Teva, In Turnabout, Sues to Protect Its Multiple Sclerosis Drug Copaxone

Is this a rare case of Teva Pharmaceutical being forced to swallow its own bitter medicine? The world’s largest generic manufacturer, founded on its unflinching willingness to challenge the patented protection of branded products owned by other drugmakers, is suing generic rival Mylan. Teva alleges patent infringement of its flagship multiple sclerosis drug Copaxone, and reiterates that intellectual property rights covering chemical composition and methods to use it are protected through May 2014.

Teva is best known for its copycat drugs, from recently launched generic versions of the birth control pill Ortho Tri-Cyclen and the colorectal chemotherapeutic agent Eloxatin (oxaliplatin) to such blockbuster drugs as Adderall XR (amphetamine salts) for narcolepsy and ADHD and Protonix (pantoprazole) for acid reflux. However, in recent years the company has sought to mitigate encroaching generic competition — and resultant pressure that shorter pricing life cycles have on margins — by broadening its drug portfolio to include leading branded products.

Copaxone (glatiramer acetate), a self-administered subcutaneous injection, is the number one MS therapy in the U.S. and globally, with approximately 30 percent market share. The MS therapy remains a key growth driver to Teva’s overall profitability. In the U.S., in-market sales increases year-over-year 53 percent to reach $540 million, accounting for 25 percent of total U.S. sales, according to the third-quarter 2009 regulatory filing with the SEC. Ergo, the entrance of generic glatiramer acetate would quickly erode brand sales and profits: erosion of branded product sales after just two quarters of generic entry can reach upwards of 90 percent, according to market researcher Datamonitor.

Teva commonly wields its legal sword — or the threat of the same — to cut down the patents shielding the exclusivity of popular medicines sold by other generic rivals and branded pharmaceutical manufacturers. Not unexpectedly, Teva initiated a patent infringement lawsuit against Mylan in response to its rival’s abbreviated New Drug Application (ANDA) for Copaxone, accusing Mylan of infringing seven patents covering the product. In addition, Teva executives have said for months now that MS is a serious disease, arguing that its scientists had serious reservations that competitors’ products could meet Copaxone’s identical molecular compensation and efficacy.

Teva chief executive Shlomo Yanai confidently opined on the earnings call that it was highly improbable that a serious generic threat to Copaxone would reach the market any time soon. He emphasized that glatiramer acetate was extremely difficult to manufacture, as even subtle changes in the manufacturing process or molecular weight distribution of the drug’s active ingredient could influence safety and outcomes. In addition, any potential generic version of Copaxone ought be evaluated in placebo-controlled clinical trials with clinical endpoints, argued Yahai, to establish the efficacy and safety and to measure [the degree of] effects of immunogenecity on the multiple sclerosis patients.

To say you embrace a principle means little, more so if you are not beholden to carrying it out: in the context that Teva is looking to put patient safety ahead of profits — absurd! Last year Teva received approval from European regulators to market TevaGrastim, its own “bio-similar” version of Amgen’s branded granulocyte colony-stimulating factor, called Neupogen (filgrastim), to EU member states. Both drugs are indicated for for the treatment of chemotherapy-induced neutropenia. I guess the hypocrisy is that clinical trial studies — especially in MS or chemotherapy-treated patients with demyelination and depleted white blood cell issues, respectively  – should be mandatory for all generic and brand name companies, save for Teva!
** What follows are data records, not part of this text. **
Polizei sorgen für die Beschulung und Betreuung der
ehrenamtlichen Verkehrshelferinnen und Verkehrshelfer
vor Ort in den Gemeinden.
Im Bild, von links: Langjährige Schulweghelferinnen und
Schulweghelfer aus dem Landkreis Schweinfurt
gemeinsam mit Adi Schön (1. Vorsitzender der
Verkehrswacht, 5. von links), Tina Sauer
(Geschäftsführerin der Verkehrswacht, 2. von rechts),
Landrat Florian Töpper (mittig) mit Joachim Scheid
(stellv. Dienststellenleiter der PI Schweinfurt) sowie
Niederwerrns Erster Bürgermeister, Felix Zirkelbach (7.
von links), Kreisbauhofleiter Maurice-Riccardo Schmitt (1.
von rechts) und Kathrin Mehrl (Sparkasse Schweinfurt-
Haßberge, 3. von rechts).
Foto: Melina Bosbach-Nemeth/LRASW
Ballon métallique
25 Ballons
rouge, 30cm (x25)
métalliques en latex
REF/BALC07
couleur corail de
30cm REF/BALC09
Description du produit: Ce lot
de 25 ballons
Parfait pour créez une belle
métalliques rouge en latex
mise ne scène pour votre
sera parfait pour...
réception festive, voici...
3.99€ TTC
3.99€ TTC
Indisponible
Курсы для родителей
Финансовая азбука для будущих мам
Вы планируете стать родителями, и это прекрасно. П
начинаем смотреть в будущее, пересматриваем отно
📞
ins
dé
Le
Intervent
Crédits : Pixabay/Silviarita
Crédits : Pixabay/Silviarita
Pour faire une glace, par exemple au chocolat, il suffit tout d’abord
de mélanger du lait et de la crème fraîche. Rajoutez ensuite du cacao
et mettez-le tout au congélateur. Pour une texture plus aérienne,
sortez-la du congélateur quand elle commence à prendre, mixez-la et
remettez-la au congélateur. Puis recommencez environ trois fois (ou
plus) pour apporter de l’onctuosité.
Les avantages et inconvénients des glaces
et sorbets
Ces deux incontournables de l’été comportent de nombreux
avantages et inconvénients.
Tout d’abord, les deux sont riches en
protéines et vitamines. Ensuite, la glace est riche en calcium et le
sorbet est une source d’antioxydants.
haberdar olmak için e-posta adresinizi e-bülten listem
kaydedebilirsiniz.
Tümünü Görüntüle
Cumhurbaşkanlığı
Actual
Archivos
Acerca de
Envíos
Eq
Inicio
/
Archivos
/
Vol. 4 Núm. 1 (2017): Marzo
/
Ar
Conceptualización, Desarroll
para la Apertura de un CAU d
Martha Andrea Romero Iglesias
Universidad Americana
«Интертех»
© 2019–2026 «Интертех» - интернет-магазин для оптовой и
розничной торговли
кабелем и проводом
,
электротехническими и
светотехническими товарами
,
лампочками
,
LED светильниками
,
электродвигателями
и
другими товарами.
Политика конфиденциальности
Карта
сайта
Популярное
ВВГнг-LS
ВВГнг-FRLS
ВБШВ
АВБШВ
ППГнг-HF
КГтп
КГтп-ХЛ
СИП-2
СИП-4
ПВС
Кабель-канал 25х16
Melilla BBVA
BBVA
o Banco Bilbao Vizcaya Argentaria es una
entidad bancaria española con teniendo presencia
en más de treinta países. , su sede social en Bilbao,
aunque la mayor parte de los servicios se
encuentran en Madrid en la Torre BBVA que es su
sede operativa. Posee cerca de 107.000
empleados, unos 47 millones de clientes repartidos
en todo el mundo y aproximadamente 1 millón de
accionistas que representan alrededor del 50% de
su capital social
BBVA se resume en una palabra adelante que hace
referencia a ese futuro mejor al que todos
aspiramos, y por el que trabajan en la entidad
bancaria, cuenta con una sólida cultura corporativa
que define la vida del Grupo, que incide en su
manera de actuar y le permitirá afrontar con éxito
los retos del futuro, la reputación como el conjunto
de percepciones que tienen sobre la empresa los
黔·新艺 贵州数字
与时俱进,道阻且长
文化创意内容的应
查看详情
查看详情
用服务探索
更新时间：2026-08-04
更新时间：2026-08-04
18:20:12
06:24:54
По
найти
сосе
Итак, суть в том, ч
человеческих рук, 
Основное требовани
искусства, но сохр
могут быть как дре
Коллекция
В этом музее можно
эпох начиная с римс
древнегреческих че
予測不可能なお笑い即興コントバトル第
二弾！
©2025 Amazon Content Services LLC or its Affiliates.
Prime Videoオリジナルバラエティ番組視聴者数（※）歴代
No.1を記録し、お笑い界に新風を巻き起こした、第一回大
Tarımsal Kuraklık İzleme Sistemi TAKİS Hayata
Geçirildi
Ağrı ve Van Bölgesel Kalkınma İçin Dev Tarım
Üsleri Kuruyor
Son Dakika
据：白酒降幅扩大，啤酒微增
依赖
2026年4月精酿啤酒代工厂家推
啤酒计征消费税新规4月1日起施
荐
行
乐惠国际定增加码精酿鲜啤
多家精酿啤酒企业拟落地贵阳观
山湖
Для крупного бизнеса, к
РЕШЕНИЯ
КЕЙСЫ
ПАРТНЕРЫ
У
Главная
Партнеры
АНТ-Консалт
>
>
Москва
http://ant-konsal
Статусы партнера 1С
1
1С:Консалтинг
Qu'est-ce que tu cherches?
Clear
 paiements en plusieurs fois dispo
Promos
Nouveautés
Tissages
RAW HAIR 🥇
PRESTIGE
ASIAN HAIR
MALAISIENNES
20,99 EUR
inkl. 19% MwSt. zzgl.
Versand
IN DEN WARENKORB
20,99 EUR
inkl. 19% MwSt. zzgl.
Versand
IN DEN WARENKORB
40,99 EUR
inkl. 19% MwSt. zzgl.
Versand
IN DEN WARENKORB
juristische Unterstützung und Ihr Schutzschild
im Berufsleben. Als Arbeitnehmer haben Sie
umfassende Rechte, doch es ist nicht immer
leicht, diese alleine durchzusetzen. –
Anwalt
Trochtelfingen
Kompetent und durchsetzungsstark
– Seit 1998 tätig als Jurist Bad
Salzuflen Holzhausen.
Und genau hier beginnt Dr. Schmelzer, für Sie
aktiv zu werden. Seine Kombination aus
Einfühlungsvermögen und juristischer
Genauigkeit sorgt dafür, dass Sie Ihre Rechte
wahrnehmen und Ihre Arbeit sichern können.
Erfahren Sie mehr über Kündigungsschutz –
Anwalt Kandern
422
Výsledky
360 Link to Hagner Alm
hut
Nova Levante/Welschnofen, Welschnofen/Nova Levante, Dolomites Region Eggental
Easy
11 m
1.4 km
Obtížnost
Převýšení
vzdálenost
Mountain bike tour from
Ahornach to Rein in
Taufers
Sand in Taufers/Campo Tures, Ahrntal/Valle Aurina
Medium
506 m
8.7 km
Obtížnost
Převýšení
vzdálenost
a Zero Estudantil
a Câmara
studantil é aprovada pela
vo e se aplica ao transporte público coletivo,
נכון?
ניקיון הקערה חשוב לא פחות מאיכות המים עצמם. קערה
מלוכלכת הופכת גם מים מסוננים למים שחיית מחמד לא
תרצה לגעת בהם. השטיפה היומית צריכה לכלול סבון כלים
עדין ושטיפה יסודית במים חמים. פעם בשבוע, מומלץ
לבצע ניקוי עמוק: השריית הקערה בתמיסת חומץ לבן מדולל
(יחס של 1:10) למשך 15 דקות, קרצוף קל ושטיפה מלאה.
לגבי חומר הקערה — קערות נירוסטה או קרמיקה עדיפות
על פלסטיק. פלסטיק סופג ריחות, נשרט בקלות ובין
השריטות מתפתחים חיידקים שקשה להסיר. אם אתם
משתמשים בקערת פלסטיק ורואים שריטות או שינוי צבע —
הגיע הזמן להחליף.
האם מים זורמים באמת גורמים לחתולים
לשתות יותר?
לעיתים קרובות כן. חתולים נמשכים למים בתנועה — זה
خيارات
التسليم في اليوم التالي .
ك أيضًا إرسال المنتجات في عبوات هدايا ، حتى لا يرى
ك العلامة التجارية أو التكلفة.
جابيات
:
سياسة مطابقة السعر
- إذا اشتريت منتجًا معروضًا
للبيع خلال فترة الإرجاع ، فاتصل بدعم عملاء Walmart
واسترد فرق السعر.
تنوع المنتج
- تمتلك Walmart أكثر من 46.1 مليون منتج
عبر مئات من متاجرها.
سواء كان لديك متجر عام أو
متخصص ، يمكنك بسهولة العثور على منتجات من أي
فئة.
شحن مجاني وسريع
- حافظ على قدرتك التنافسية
Notwithstanding questionable ethics, whether or not Mylan legally overstepped is moot, for the litigation triggers a stay of FDA approval for the Mylan ANDA until 30 months pass or a district court decides in Mylan’s favor. Which means Mylan and prior challengers would be unable to launch alternative generic versions before 2011 - 2012, unless the courts dismiss Teva’s lawsuit. Ergo, the intent is to tie rivals’ hands as long as possible, or to force Mylan and other rivals to the table and negotiate [less-profitable] “pay -not-to-play” deals. Just the way Big Pharma has long treated, you know, Teva.

Looking to 2010, Teva has 210 product applications awaiting final FDA review, covering annual U.S. branded sales of at least $113 billion. Of these submissions, 136 were patent challenges of branded products. Teva believes it is the first to file — providing 180-day market exclusivity — on 83 applications with annual U.S. branded sales exceeding $54 billion.

As goes the proverb: “every path has a puddle.” Should the FDA reject Teva’s position regarding human clinical trials for Copaxone, near-term growth could take a stumble in the mud. A good thing, therefore, that come next year Teva will add to its medicine cabinet copycat drugs to treat migraine headaches, Imitrex (sumatriptan), and Effexor XR (venlafaxine) for depression.